I shook it warmly, and picking up my small bundle, trotted down the hill. I covered some two miles more before I stopped at a farm-house for breakfast. Here I was received with as much honor as if my short stopping was to cast a blessing. I found that I had to adopt some subterfuge; and when asked what vessel I had served in, I replied, and with truth, "the Minetta, from Baltimore," and that I was bound to join the Young Eagle. Her fame evidently had spread broadcast, and I cannot forget the envious looks that were cast at me by a couple of youngsters, who requested to know if I had any pictures on my arms. As I had none, and had seen them on my voyage, and often before that, pricked into the skins of the sailors on the wharves, I determined to remedy this defect as soon as possible.

The goodwife of the house where I got my first meal insisted upon my carrying away enough to stock me for a voyage of two or three days; but it was mostly pie, for which I care little.

The main road was so well travelled that there was no mistaking it now. My legs, as well as my heart, seemed gifted with a desire to get ahead, and every one I met had for me a kindly wave of the hand, and would have questioned me breathless had I not made haste and hurried on.

By four o'clock that afternoon I had mounted to the top of the hill, and there I caught a glimpse of the ocean, and stretching to the westward, the blue sound. Oh, how the picture comes to me! The wide sparkling sea; here and there a white sail dotted on it, and the breeze, that was from the south, bringing the smell of it to my nostrils and setting my heart beating and thumping in my throat. Overhead a great hawk spun about in widening circles. I knew how he felt, for was not I free, and the world before me at my feet?

Out of pure joy and the loftiness of my spirits, I threw the Portugee cap into the air and caught it as it fell. And nothing would do but I must start at a headlong pace down the hill, jumping the water-bars and kicking my heels behind me as if I were a colt escaped from a pasture. By the time that I had entered the houses that clustered about the outskirts of the town it grew dusky, and I began to feel a trifle tired, for I had covered the distance of some thirty miles that day.

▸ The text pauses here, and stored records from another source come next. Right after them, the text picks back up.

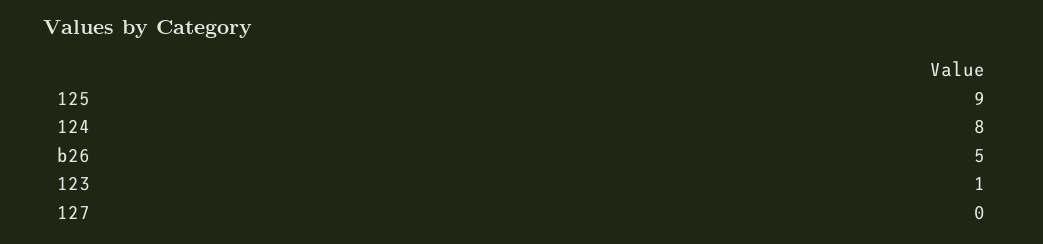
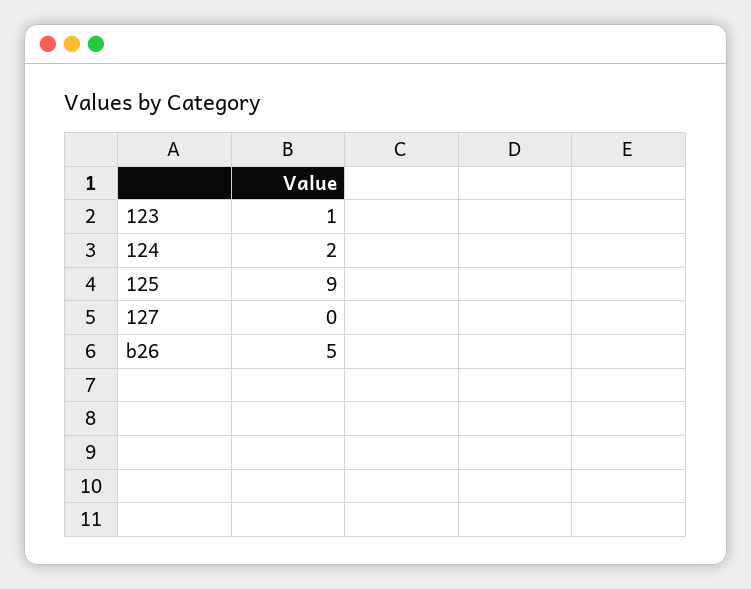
  {
    "125": 9,
-   "124": 8,
+   "124": 2,
    "b26": 5,
    "123": 1,
    "127": 0
  }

As the dwellings became thicker and I could see the clustering lights of the business portion of the town (it was past twilight), I felt a little trepidation. People had not paid so much attention to me as they had farther up the country, and I had run across one or two sailor-men, dressed much as I was (save the cap), who had hailed me good-naturedly. But I longed for a bed and a warm cup of coffee, and seeing a citizen leaning over a fence, smoking meditatively, I inquired my way to the best inn.

"I should 'a' reckoned that you'd 'a' known them all by this time, lad," he said; "but the best hotel is the United States, down near the wharves. Keep straight ahead."

Now the groups of sailor-men had increased; to all appearances they had gained possession of the freedom of the town of Stonington. They seemed to have captured the prettiest girls, or bargained to drink the place dry, for from a grog-shop a number of them reeled out, arm in arm, singing a song to a tune that I learned to know and sing well afterwards myself—"Hull's Victory"—and the sound of fiddles and dancing were to all sides.